Algorithmic Trading Strategy

Introduction

In this assignment, you will develop an algorithmic trading strategy by incorporating financial metrics to evaluate its profitability. This exercise simulates a real-world scenario where you, as part of a financial technology team, need to present an improved version of a trading algorithm that not only executes trades but also calculates and reports on the financial performance of those trades.

Background

Following a successful presentation to the Board of Directors, you have been tasked by the Trading Strategies Team to modify your trading algorithm. This modification should include tracking the costs and proceeds of trades to facilitate a deeper evaluation of the algorithm’s profitability, including calculating the Return on Investment (ROI).

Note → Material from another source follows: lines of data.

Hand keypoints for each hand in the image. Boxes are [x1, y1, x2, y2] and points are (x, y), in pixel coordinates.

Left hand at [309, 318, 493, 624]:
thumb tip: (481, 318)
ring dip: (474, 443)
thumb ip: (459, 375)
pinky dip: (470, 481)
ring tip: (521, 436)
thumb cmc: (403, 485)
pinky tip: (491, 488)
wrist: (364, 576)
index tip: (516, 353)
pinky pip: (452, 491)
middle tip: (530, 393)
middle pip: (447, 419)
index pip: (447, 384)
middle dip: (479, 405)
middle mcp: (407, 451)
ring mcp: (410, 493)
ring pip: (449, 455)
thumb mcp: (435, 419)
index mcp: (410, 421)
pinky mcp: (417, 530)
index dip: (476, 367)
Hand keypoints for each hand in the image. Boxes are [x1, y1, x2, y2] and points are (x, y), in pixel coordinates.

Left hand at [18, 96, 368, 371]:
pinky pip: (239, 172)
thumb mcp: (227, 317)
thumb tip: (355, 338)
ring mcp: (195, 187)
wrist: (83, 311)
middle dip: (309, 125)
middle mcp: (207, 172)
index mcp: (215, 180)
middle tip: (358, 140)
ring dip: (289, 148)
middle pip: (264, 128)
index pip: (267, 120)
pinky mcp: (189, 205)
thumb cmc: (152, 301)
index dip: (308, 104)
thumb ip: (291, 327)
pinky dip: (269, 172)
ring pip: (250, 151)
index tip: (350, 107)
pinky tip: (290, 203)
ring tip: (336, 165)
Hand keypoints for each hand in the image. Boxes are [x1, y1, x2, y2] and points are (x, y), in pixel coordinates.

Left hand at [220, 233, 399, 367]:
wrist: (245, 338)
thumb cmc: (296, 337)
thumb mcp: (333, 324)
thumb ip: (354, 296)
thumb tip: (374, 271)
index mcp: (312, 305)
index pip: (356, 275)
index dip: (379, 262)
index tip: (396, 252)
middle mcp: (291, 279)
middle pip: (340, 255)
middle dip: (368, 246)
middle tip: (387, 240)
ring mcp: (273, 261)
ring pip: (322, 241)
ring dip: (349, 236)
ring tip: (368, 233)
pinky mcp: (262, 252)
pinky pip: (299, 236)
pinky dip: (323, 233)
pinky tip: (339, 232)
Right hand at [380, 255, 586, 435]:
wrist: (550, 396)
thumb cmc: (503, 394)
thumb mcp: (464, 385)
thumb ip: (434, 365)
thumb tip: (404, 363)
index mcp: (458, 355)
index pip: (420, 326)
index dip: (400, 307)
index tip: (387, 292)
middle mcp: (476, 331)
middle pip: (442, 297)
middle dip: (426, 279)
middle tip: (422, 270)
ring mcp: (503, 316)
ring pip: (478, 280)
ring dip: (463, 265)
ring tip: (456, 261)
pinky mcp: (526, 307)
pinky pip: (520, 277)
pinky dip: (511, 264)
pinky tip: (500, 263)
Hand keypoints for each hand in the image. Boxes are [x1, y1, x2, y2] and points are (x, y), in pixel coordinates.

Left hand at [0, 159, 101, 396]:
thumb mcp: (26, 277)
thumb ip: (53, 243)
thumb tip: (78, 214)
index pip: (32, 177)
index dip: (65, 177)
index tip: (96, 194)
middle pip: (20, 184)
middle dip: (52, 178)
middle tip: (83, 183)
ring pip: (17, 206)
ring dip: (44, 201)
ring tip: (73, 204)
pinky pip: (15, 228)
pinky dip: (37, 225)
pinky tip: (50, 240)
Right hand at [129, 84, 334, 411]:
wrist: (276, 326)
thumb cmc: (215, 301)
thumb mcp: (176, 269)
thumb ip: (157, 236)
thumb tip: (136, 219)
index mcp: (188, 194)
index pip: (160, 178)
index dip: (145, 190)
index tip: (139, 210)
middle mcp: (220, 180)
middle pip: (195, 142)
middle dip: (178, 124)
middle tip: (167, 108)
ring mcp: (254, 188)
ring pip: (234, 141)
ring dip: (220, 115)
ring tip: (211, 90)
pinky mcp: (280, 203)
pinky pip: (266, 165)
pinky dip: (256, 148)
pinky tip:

After meeting with the Trading Strategies Team, you were asked to include costs, proceeds, and return on investments metrics to assess the profitability of your trading algorithm.

Objectives

  1. Load and Prepare Data: Open and run the starter code to create a DataFrame with stock closing data.

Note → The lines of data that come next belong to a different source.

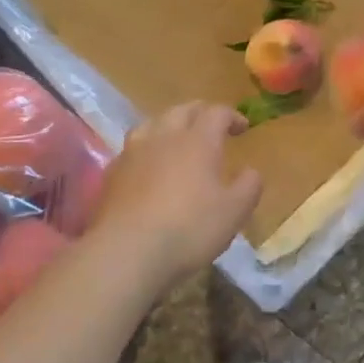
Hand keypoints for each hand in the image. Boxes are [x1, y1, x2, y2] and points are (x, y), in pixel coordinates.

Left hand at [88, 104, 261, 283]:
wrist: (126, 252)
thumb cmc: (189, 229)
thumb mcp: (234, 212)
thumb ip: (249, 186)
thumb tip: (251, 171)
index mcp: (198, 140)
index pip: (217, 112)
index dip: (232, 116)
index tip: (243, 128)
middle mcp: (164, 137)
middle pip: (182, 110)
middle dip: (201, 113)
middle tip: (212, 126)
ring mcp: (133, 153)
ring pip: (152, 123)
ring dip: (170, 126)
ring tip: (177, 140)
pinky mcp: (112, 173)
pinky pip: (132, 149)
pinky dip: (147, 149)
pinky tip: (149, 167)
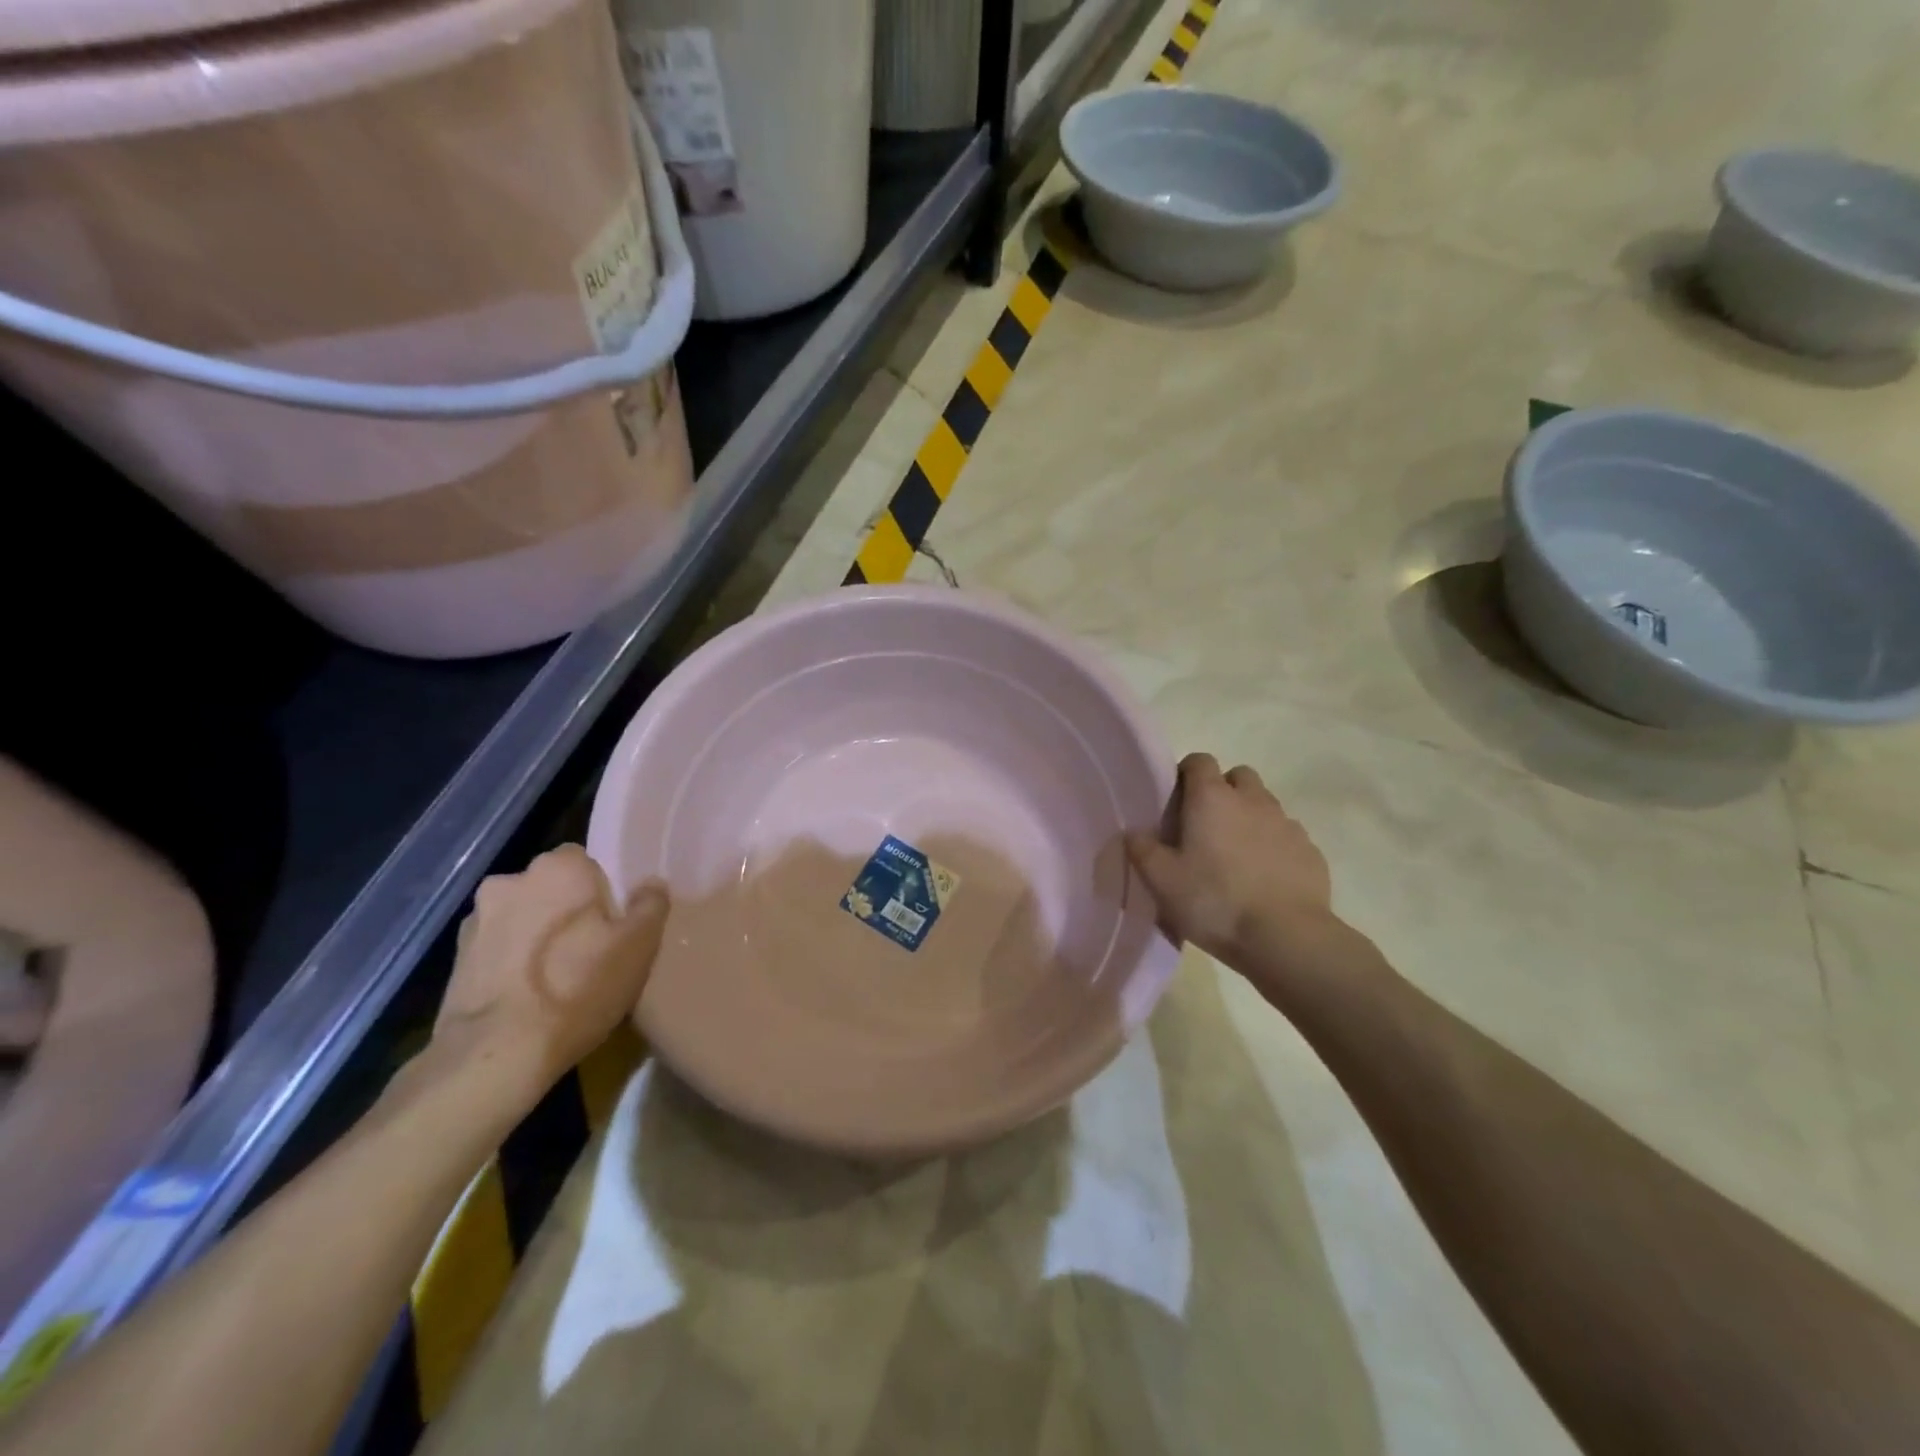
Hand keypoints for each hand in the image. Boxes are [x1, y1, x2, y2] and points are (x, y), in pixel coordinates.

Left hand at [434, 845, 668, 1087]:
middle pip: (551, 887)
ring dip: (535, 934)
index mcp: (559, 868)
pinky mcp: (455, 959)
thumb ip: (651, 904)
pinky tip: (527, 995)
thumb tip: (651, 884)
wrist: (496, 1055)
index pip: (586, 861)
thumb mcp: (639, 946)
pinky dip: (511, 962)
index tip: (613, 922)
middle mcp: (512, 881)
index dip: (602, 890)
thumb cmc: (579, 988)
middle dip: (566, 909)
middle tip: (589, 949)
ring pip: (521, 916)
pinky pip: (497, 948)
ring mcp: (476, 920)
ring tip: (555, 977)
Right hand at [1126, 753, 1337, 967]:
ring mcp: (1287, 823)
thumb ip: (1142, 850)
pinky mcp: (1310, 851)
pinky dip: (1274, 846)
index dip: (1186, 774)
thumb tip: (1134, 833)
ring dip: (1249, 819)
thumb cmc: (1214, 901)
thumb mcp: (1162, 881)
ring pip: (1264, 805)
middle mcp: (1252, 799)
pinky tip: (1264, 878)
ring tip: (1235, 856)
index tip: (1176, 801)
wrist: (1286, 938)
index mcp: (1212, 797)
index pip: (1199, 760)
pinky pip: (1286, 836)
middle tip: (1206, 826)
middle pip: (1238, 777)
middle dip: (1223, 791)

  2. Implement Trading Algorithm: Create a simple trading algorithm based on daily price changes.

  3. Customize Trading Period: Choose your entry and exit dates.

  4. Report Financial Performance: Analyze and report the total profit or loss (P/L) and the ROI of the trading strategy.

  5. Implement a Trading Strategy: Implement a trading strategy and analyze the total updated P/L and ROI.

  6. Discussion: Summarise your finding.

Instructions

Step 1: Data Loading

Start by running the provided code cells in the “Data Loading” section to generate a DataFrame containing AMD stock closing data. This will serve as the basis for your trading decisions. First, create a data frame named amd_df with the given closing prices and corresponding dates.

# Load data from CSV file
amd_df <- read.csv("AMD.csv")
# Convert the date column to Date type and Adjusted Close as numeric
amd_df$date <- as.Date(amd_df$Date)
amd_df$close <- as.numeric(amd_df$Adj.Close)
amd_df <- amd_df[, c("date", "close")]

Plotting the Data

Plot the closing prices over time to visualize the price movement.

plot(amd_df$date, amd_df$close,'l')

Step 2: Trading Algorithm

Implement the trading algorithm as per the instructions. You should initialize necessary variables, and loop through the dataframe to execute trades based on the set conditions.

# Initialize columns for trade type, cost/proceeds, and accumulated shares in amd_df
amd_df$trade_type <- NA
amd_df$costs_proceeds <- NA  # Corrected column name
amd_df$accumulated_shares <- 0  # Initialize if needed for tracking

# Initialize variables for trading logic
previous_price <- 0
share_size <- 100
accumulated_shares <- 0

for (i in 1:nrow(amd_df)) {
# Fill your code here
}

Step 3: Customize Trading Period

Step 4: Run Your Algorithm and Analyze Results

After running your algorithm, check if the trades were executed as expected. Calculate the total profit or loss and ROI from the trades.

# Fill your code here

Step 5: Profit-Taking Strategy or Stop-Loss Mechanisum (Choose 1)

# Fill your code here

Step 6: Summarize Your Findings

# Fill your code here and Disucss

Sample Discussion: On Wednesday, December 6, 2023, AMD CEO Lisa Su discussed a new graphics processor designed for AI servers, with Microsoft and Meta as committed users. The rise in AMD shares on the following Thursday suggests that investors believe in the chipmaker’s upward potential and market expectations; My first strategy earned X dollars more than second strategy on this day, therefore providing a better ROI.